■ AIM OF THE EXERCISE ■
Copy out every line of the material below word for word.

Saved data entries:
-- Start --

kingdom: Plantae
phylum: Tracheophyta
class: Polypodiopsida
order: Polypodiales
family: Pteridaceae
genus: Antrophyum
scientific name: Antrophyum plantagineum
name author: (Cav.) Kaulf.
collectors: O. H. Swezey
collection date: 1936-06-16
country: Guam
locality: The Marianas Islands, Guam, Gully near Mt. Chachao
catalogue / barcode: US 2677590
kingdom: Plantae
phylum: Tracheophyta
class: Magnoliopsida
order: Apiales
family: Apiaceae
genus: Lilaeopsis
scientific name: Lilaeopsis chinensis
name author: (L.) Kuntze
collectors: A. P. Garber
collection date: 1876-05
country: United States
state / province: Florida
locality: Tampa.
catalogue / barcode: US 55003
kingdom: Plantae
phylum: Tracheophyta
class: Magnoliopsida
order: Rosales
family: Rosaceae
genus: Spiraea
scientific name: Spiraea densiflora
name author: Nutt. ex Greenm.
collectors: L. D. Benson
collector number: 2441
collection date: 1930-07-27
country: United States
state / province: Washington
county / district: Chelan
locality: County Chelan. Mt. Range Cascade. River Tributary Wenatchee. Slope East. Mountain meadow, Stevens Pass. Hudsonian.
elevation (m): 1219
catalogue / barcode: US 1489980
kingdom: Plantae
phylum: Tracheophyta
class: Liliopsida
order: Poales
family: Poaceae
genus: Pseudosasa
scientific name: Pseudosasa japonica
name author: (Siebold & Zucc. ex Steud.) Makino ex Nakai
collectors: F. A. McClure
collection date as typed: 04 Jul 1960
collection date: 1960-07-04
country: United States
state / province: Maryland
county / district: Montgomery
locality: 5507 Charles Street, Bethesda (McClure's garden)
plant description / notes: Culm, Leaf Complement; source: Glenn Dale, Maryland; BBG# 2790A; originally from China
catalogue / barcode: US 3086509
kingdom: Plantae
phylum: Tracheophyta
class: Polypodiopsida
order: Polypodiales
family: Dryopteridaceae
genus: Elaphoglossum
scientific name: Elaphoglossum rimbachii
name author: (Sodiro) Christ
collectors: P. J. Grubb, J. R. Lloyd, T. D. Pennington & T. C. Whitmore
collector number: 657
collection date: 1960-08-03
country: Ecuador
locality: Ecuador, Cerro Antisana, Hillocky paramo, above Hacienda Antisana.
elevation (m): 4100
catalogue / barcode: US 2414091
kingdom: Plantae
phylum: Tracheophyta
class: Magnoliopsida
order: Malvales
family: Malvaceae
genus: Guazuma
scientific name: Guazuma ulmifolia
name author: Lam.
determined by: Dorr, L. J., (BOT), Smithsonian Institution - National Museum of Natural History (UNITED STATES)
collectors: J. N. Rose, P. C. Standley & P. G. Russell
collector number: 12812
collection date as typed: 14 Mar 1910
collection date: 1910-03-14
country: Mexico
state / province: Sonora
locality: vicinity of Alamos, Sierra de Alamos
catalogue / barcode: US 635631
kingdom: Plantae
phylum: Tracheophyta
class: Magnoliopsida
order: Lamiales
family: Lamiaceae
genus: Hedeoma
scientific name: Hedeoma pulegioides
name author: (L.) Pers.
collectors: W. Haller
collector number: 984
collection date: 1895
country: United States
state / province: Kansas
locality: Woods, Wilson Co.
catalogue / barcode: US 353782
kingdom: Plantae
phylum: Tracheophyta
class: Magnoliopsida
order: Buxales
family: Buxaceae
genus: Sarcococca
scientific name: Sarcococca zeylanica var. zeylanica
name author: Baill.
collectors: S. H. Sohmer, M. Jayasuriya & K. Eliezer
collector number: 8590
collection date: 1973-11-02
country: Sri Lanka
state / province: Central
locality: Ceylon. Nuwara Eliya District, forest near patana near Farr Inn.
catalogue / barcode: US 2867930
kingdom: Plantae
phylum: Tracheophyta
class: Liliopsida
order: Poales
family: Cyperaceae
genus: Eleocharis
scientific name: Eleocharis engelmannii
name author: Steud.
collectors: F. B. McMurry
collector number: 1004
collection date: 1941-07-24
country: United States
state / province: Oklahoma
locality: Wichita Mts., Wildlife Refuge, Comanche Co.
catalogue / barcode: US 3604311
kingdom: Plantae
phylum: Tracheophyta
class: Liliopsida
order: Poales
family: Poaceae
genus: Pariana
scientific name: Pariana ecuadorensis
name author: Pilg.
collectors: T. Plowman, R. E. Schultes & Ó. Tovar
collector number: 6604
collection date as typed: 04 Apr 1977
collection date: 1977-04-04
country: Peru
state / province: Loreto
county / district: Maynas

-- End --

■ WRITTEN ANSWER ■
kingdom: Plantae
phylum: Tracheophyta
class: Polypodiopsida
order: Polypodiales
family: Pteridaceae
genus: Antrophyum
scientific name: Antrophyum plantagineum
name author: (Cav.) Kaulf.
collectors: O. H. Swezey
collection date: 1936-06-16
country: Guam
locality: The Marianas Islands, Guam, Gully near Mt. Chachao
catalogue / barcode: US 2677590
kingdom: Plantae
phylum: Tracheophyta
class: Magnoliopsida
order: Apiales
family: Apiaceae
genus: Lilaeopsis
scientific name: Lilaeopsis chinensis
name author: (L.) Kuntze
collectors: A. P. Garber
collection date: 1876-05
country: United States
state / province: Florida
locality: Tampa.
catalogue / barcode: US 55003
kingdom: Plantae
phylum: Tracheophyta
class: Magnoliopsida
order: Rosales
family: Rosaceae
genus: Spiraea
scientific name: Spiraea densiflora
name author: Nutt. ex Greenm.
collectors: L. D. Benson
collector number: 2441
collection date: 1930-07-27
country: United States
state / province: Washington
county / district: Chelan
locality: County Chelan. Mt. Range Cascade. River Tributary Wenatchee. Slope East. Mountain meadow, Stevens Pass. Hudsonian.
elevation (m): 1219
catalogue / barcode: US 1489980
kingdom: Plantae
phylum: Tracheophyta
class: Liliopsida
order: Poales
family: Poaceae
genus: Pseudosasa
scientific name: Pseudosasa japonica
name author: (Siebold & Zucc. ex Steud.) Makino ex Nakai
collectors: F. A. McClure
collection date as typed: 04 Jul 1960
collection date: 1960-07-04
country: United States
state / province: Maryland
county / district: Montgomery
locality: 5507 Charles Street, Bethesda (McClure's garden)
plant description / notes: Culm, Leaf Complement; source: Glenn Dale, Maryland; BBG# 2790A; originally from China
catalogue / barcode: US 3086509
kingdom: Plantae
phylum: Tracheophyta
class: Polypodiopsida
order: Polypodiales
family: Dryopteridaceae
genus: Elaphoglossum
scientific name: Elaphoglossum rimbachii
name author: (Sodiro) Christ
collectors: P. J. Grubb, J. R. Lloyd, T. D. Pennington & T. C. Whitmore
collector number: 657
collection date: 1960-08-03
country: Ecuador
locality: Ecuador, Cerro Antisana, Hillocky paramo, above Hacienda Antisana.
elevation (m): 4100
catalogue / barcode: US 2414091
kingdom: Plantae
phylum: Tracheophyta
class: Magnoliopsida
order: Malvales
family: Malvaceae
genus: Guazuma
scientific name: Guazuma ulmifolia
name author: Lam.
determined by: Dorr, L. J., (BOT), Smithsonian Institution - National Museum of Natural History (UNITED STATES)
collectors: J. N. Rose, P. C. Standley & P. G. Russell
collector number: 12812
collection date as typed: 14 Mar 1910
collection date: 1910-03-14
country: Mexico
state / province: Sonora
locality: vicinity of Alamos, Sierra de Alamos
catalogue / barcode: US 635631
kingdom: Plantae
phylum: Tracheophyta
class: Magnoliopsida
order: Lamiales
family: Lamiaceae
genus: Hedeoma
scientific name: Hedeoma pulegioides
name author: (L.) Pers.
collectors: W. Haller
collector number: 984
collection date: 1895
country: United States
state / province: Kansas
locality: Woods, Wilson Co.
catalogue / barcode: US 353782
kingdom: Plantae
phylum: Tracheophyta
class: Magnoliopsida
order: Buxales
family: Buxaceae
genus: Sarcococca
scientific name: Sarcococca zeylanica var. zeylanica
name author: Baill.
collectors: S. H. Sohmer, M. Jayasuriya & K. Eliezer
collector number: 8590
collection date: 1973-11-02
country: Sri Lanka
state / province: Central
locality: Ceylon. Nuwara Eliya District, forest near patana near Farr Inn.
catalogue / barcode: US 2867930
kingdom: Plantae
phylum: Tracheophyta
class: Liliopsida
order: Poales
family: Cyperaceae
genus: Eleocharis
scientific name: Eleocharis engelmannii
name author: Steud.
collectors: F. B. McMurry
collector number: 1004
collection date: 1941-07-24
country: United States
state / province: Oklahoma
locality: Wichita Mts., Wildlife Refuge, Comanche Co.
catalogue / barcode: US 3604311
kingdom: Plantae
phylum: Tracheophyta
class: Liliopsida
order: Poales
family: Poaceae
genus: Pariana
scientific name: Pariana ecuadorensis
name author: Pilg.
collectors: T. Plowman, R. E. Schultes & Ó. Tovar
collector number: 6604
collection date as typed: 04 Apr 1977
collection date: 1977-04-04
country: Peru
state / province: Loreto
county / district: Maynas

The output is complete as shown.